Another possibility is that our very progressive industry, with lots of innovative fresh-cut items, has changed the very definition of fresh produce. Perhaps many consumers just won’t consider buying a head of cabbage; maybe they will buy pre-shredded coleslaw or, maybe, they want it already prepared and so they buy it from the deli. Maybe even on commodities, consumer perception has changed. Mann Packing used to focus on commodity broccoli; now it sells a more upscale and trademarked Broccolini. Then, of course, the consumers might believe that only organic or only local is acceptable.
The point is that the industry is likely to benefit more from understanding the reality that consumers perceive they are living in than simply trying to persuade consumers that they are wrong.
When the industry steps up to tell its story, one question worth considering is this: To whom should we be talking? Bravo to PMA for supporting the Alliance for Food and Farming in efforts to respond to Dirty Dozen-type attacks. Yet this effort is probably not best thought of as an effort focused on consumers. It is too small an effort to reach many consumers, and the message is kind of complicated. The Dirty Dozen message, with its simple recommendation to purchase organic on certain items to minimize pesticides, is intuitive, even if meaningless.

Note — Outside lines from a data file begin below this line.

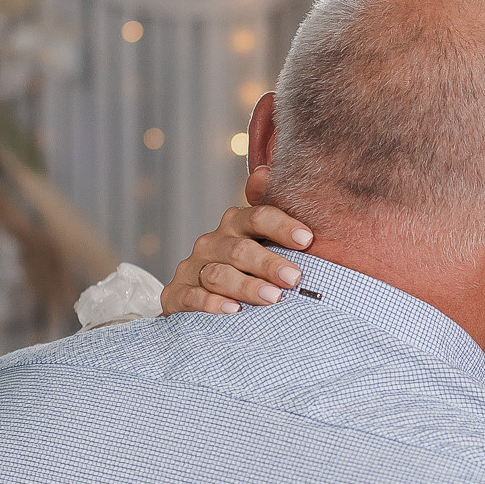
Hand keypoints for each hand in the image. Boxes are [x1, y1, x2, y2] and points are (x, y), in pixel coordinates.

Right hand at [160, 166, 315, 314]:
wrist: (201, 303)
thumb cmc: (247, 273)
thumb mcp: (265, 249)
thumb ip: (276, 225)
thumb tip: (264, 172)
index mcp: (236, 226)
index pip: (258, 217)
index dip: (282, 226)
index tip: (307, 239)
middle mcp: (213, 242)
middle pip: (240, 249)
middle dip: (269, 263)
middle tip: (293, 278)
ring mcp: (193, 267)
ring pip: (218, 274)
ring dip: (246, 286)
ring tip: (272, 298)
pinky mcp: (177, 293)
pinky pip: (193, 296)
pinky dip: (212, 304)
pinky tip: (233, 311)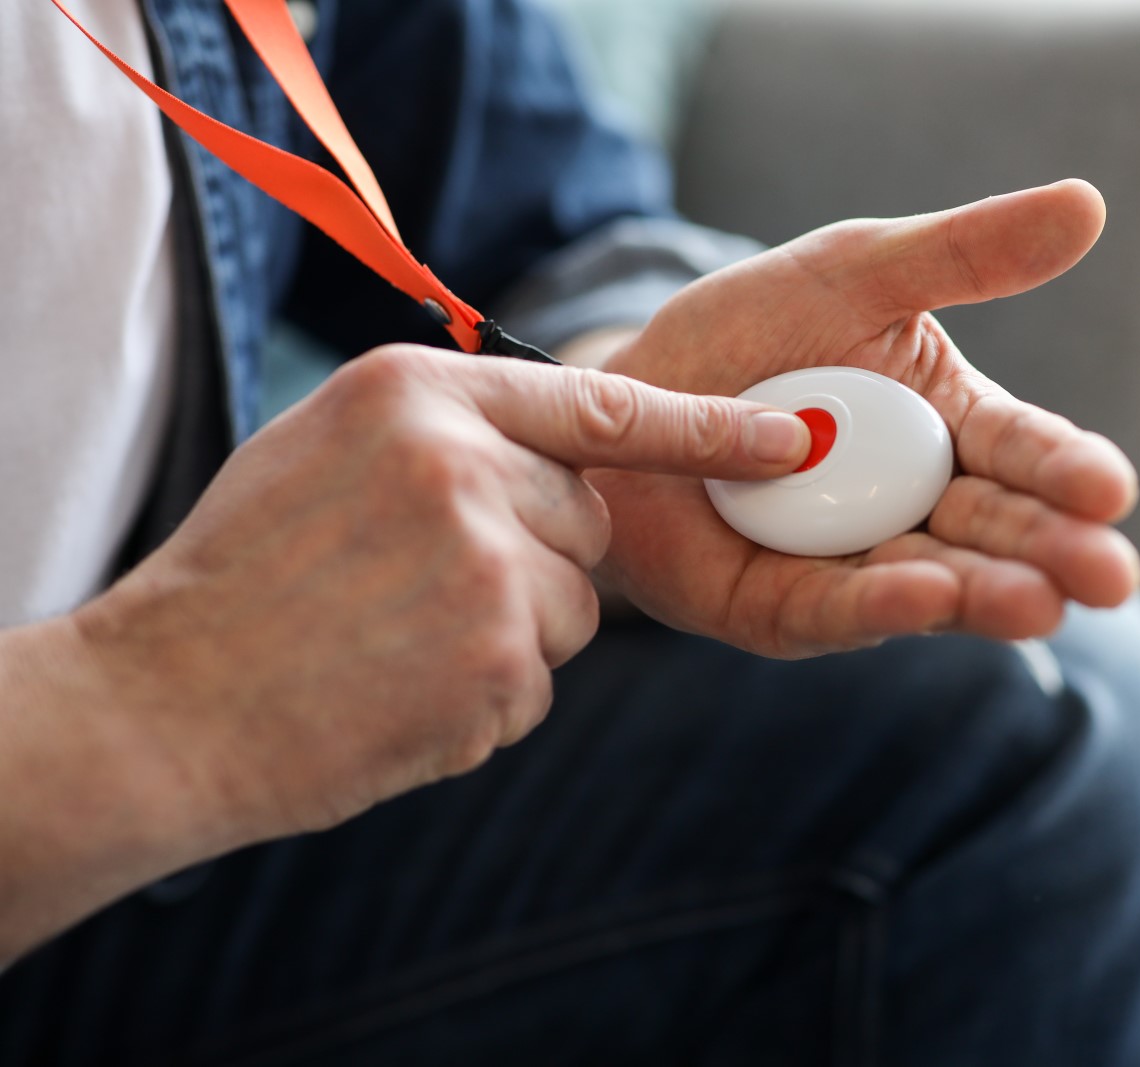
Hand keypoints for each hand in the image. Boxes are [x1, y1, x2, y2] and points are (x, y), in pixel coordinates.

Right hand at [66, 347, 810, 842]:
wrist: (165, 699)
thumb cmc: (244, 575)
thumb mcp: (327, 449)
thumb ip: (448, 432)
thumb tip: (561, 456)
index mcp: (418, 394)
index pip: (600, 403)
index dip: (706, 425)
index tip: (788, 438)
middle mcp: (466, 466)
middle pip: (587, 520)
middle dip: (534, 558)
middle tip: (420, 590)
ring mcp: (489, 566)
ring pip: (571, 606)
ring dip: (509, 634)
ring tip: (393, 642)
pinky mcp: (499, 662)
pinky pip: (538, 680)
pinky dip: (485, 698)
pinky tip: (398, 691)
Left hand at [588, 180, 1139, 657]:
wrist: (629, 391)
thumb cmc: (751, 332)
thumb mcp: (856, 272)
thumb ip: (964, 253)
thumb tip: (1089, 206)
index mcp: (947, 430)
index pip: (1022, 452)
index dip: (1067, 470)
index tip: (1112, 487)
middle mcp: (916, 509)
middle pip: (996, 533)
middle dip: (1053, 554)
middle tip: (1111, 576)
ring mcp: (854, 565)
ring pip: (933, 584)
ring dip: (988, 595)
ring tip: (1042, 605)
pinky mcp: (785, 610)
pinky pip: (837, 609)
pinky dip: (884, 607)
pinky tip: (930, 600)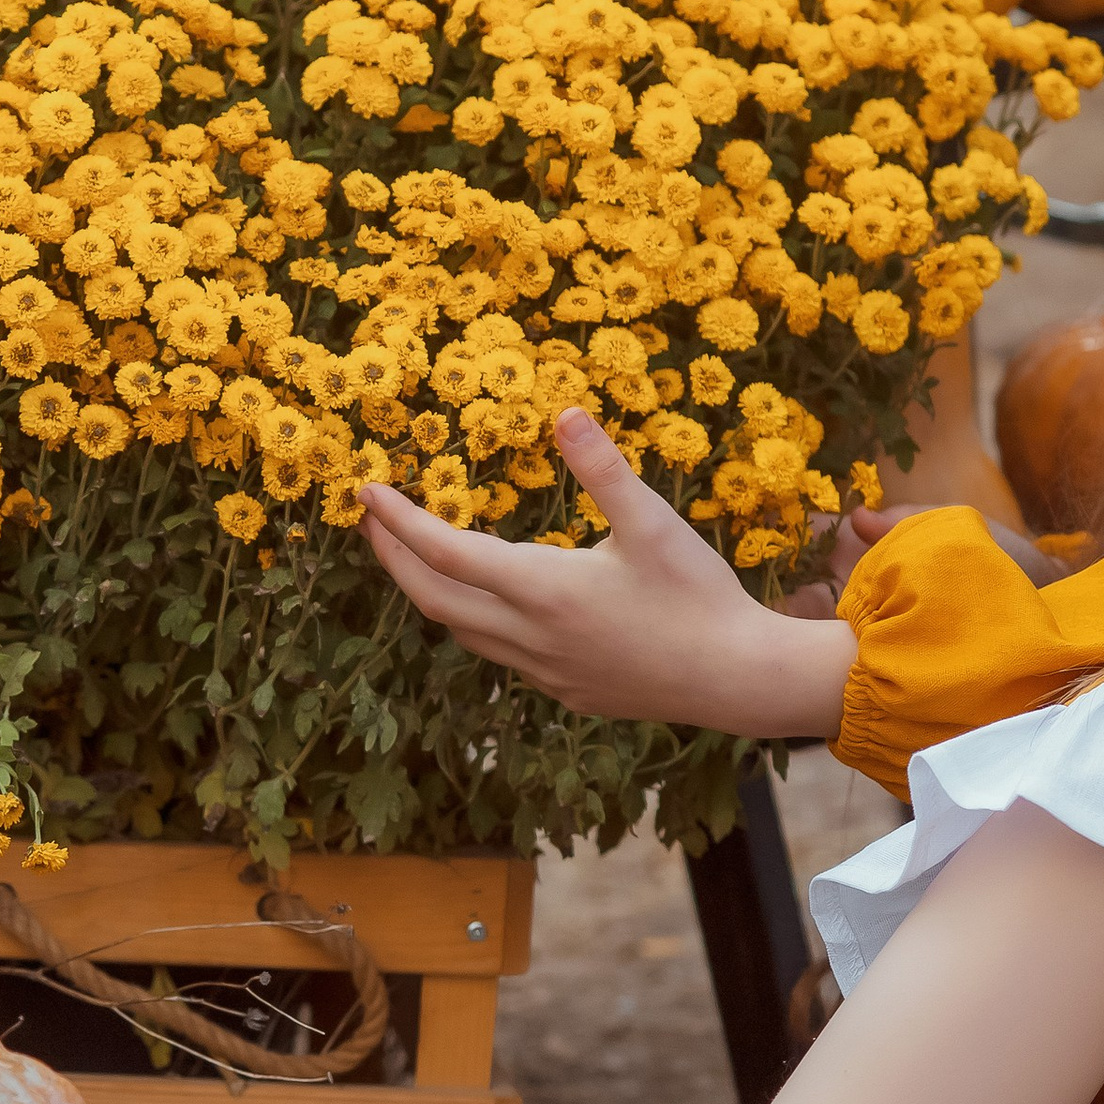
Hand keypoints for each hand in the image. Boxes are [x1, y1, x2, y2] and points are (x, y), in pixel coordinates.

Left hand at [357, 409, 855, 741]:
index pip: (446, 554)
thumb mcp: (654, 523)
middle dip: (393, 558)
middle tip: (369, 522)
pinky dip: (475, 622)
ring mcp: (545, 670)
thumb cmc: (699, 597)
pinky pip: (500, 654)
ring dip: (431, 592)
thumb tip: (566, 414)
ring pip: (464, 632)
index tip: (367, 493)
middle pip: (434, 599)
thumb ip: (604, 469)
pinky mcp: (566, 689)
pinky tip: (493, 604)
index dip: (400, 522)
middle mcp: (530, 637)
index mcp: (543, 590)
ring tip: (419, 557)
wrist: (736, 680)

What might be possible, though, is to “influence the influencers” — and this is important work. After all, when a self-proclaimed public interest group issues a press release, this does little damage. It is typically when media outlets start picking these things up and running them as stories that the damage is done. So a focus on educating and informing those who make the decisions on what stories to run and those who write and report those stories is an important undertaking.
PMA has made a worthy contribution by funding important research. We hope the industry will read it with an open mind. There is no doubt that we have good stories to tell and that we have not always told them effectively. If we are honest with ourselves, though, we will also acknowledge that we could make our story stronger.
Too often, we sell products we know do not taste very good. Too often, we accept the display of that product under less-than-optimal conditions so we can boost sales in the very short term. Both retailers and shippers sell product before it is ripe to grab a fleeting “first” claim with consumers or to catch a fleeting high market. All of these practices and more are part of our industry and all help explain why consumption does not move.
Let us focus on telling our story and also focus on conducting ourselves in such a way that if the whole story was on the front page of The New York Times, we would all be proud to be associated with the tale.